Spor salonuna girdiğimde idman yapalım dediği için kalabalık bir grup beklerken sadece Berkan'ı görmemle duraksadım. Çocuklara haber verdiğini söylemişti ama kimse olmadığına göre ya daha gelmemişlerdi ya da hiçbiri öğle arasını idmana harcamak istememişti. Haklılardı çocuklar çünkü zaten her Allah'ın günü ya okuldan önce ya da okuldan sonra bir buçuk saat antrenman yapıyorduk. Haftasonları da buna dahildi ve millet Berkan'dan yılmıştı.
Neydi bu kadar şampiyonluk merakı anlamıyordum. Alt tarafı bir kupaydı ve okullar arası olduğu için büyütülecek bir şey göremiyordum ortada.
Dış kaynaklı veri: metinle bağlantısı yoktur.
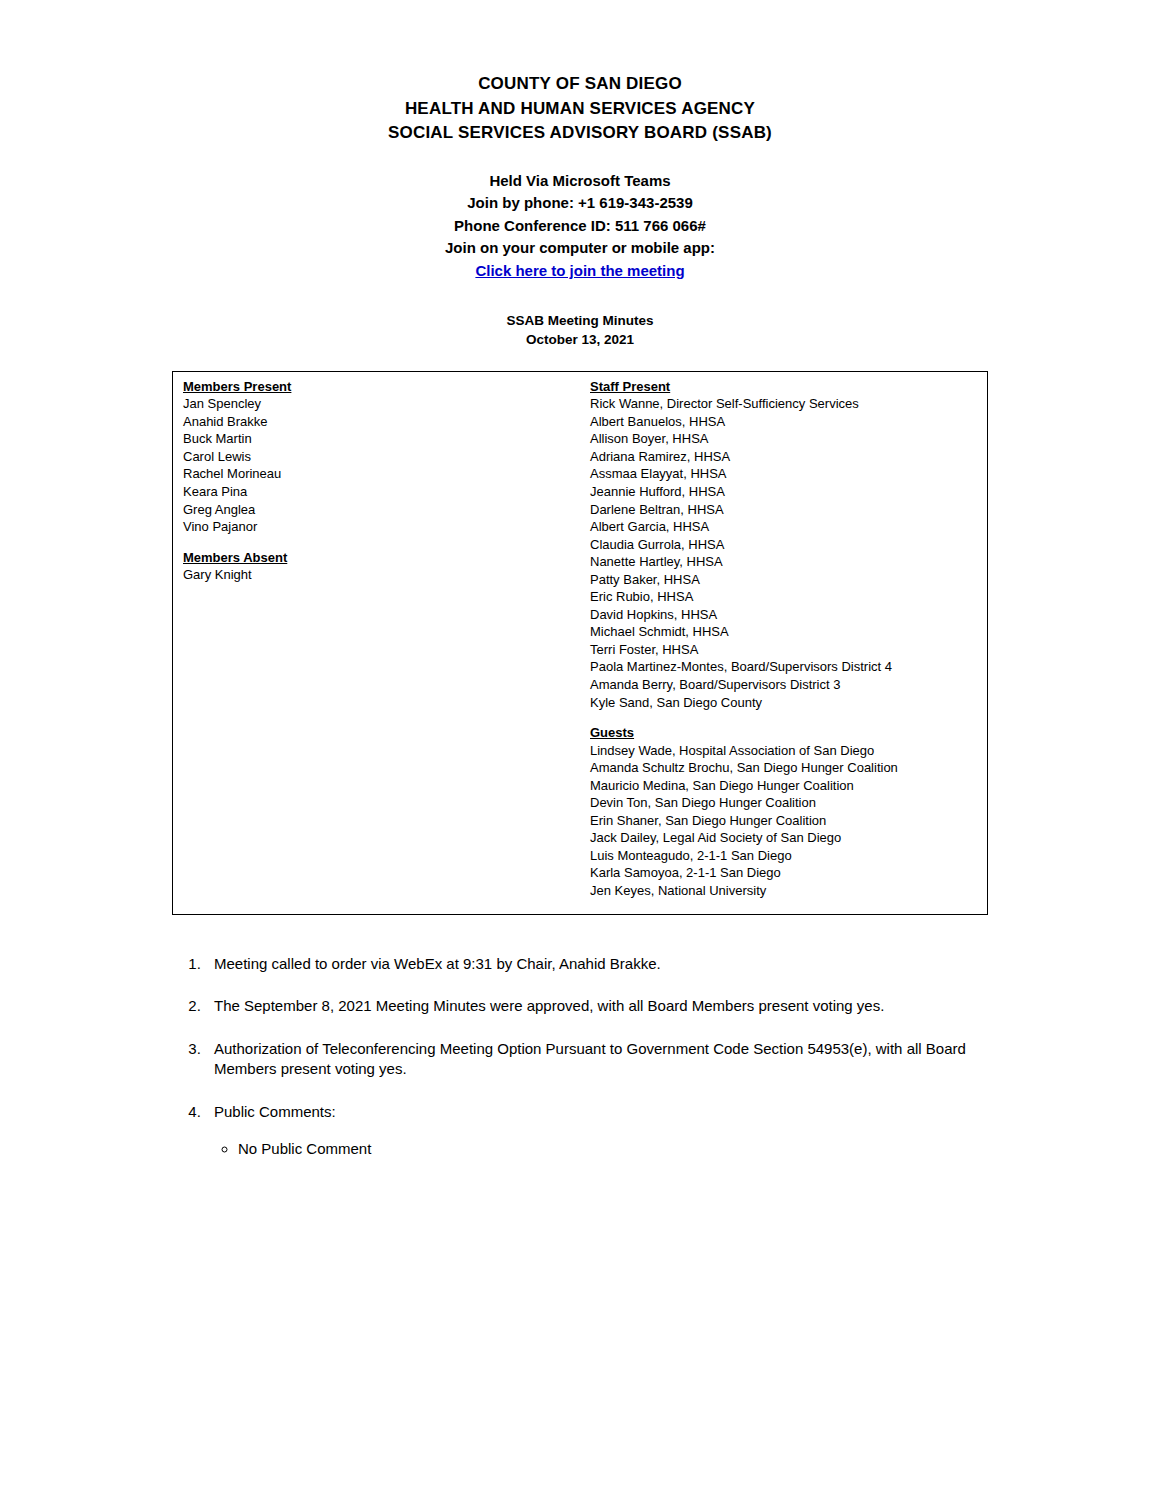COUNTY OF SAN DIEGO
HEALTH AND HUMAN SERVICES AGENCY
SOCIAL SERVICES ADVISORY BOARD (SSAB)
Held Via Microsoft Teams
Join by phone: +1 619-343-2539
Phone Conference ID: 511 766 066#
Join on your computer or mobile app:
Click here to join the meeting
SSAB Meeting Minutes
October 13, 2021
| Members Present Jan Spencley Anahid Brakke Buck Martin Carol Lewis Rachel Morineau Keara Pina Greg Anglea Vino Pajanor Members Absent Gary Knight | Staff Present Rick Wanne, Director Self-Sufficiency Services Albert Banuelos, HHSA Allison Boyer, HHSA Adriana Ramirez, HHSA Assmaa Elayyat, HHSA Jeannie Hufford, HHSA Darlene Beltran, HHSA Albert Garcia, HHSA Claudia Gurrola, HHSA Nanette Hartley, HHSA Patty Baker, HHSA Eric Rubio, HHSA David Hopkins, HHSA Michael Schmidt, HHSA Terri Foster, HHSA Paola Martinez-Montes, Board/Supervisors District 4 Amanda Berry, Board/Supervisors District 3 Kyle Sand, San Diego County Guests Lindsey Wade, Hospital Association of San Diego Amanda Schultz Brochu, San Diego Hunger Coalition Mauricio Medina, San Diego Hunger Coalition Devin Ton, San Diego Hunger Coalition Erin Shaner, San Diego Hunger Coalition Jack Dailey, Legal Aid Society of San Diego Luis Monteagudo, 2-1-1 San Diego Karla Samoyoa, 2-1-1 San Diego Jen Keyes, National University |
Meeting called to order via WebEx at 9:31 by Chair, Anahid Brakke.
The September 8, 2021 Meeting Minutes were approved, with all Board Members present voting yes.
Authorization of Teleconferencing Meeting Option Pursuant to Government Code Section 54953(e), with all Board Members present voting yes.
Public Comments:
No Public Comment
Gerçi, geçen sene şampiyonluğu kaptırdığı takımı geçen hafta yenmiştik ve bununla fazlasıyla gurur duyuyordu, yani bir yönden iyiydi ama adam birden bire Fatih Terim'in basketbolcu haline bürünmüştü.
Girdiğimi fark etmemiş olsa gerek hala ısrarla topla koşmaya ve orta sahadan şut atmaya devam ediyordu. Terden ıslanmış saçları ve hızlı hızlı alıp verdiği nefeslerden dolayı inip kalkan göğsüyle albenisini bir kez daha gözler önüne seriyordu. Ne yazık ki burada etkileyebileceği bir kız yoktu.
"Yıldı millet senden, hala antrenman diye tutturuyorsun," dedim sonunda bacaklarımı hareket ettirip sahaya doğru yürürken.
Durup elindeki topu kolunun altına alarak bana döndüğünde ellerimi pantolonumun cebinden çıkarmadan yürümeye devam ettim.
"Şampiyonluk diyorum kardeşim, şampiyonluk. İstedikleri kadar yılabilirler," dedi boğazını yırtarcasına sert nefesler alıp verirken.
Başımı iki yana sallayarak gözlerimi devirdim. Bir şeye taktım mı takıyordu ve onu durdurabilecek bir insan evladı yoktu bu konuda. Alphan bile onun bu huyuna sinirlense de kaybettirememişti yıllardır.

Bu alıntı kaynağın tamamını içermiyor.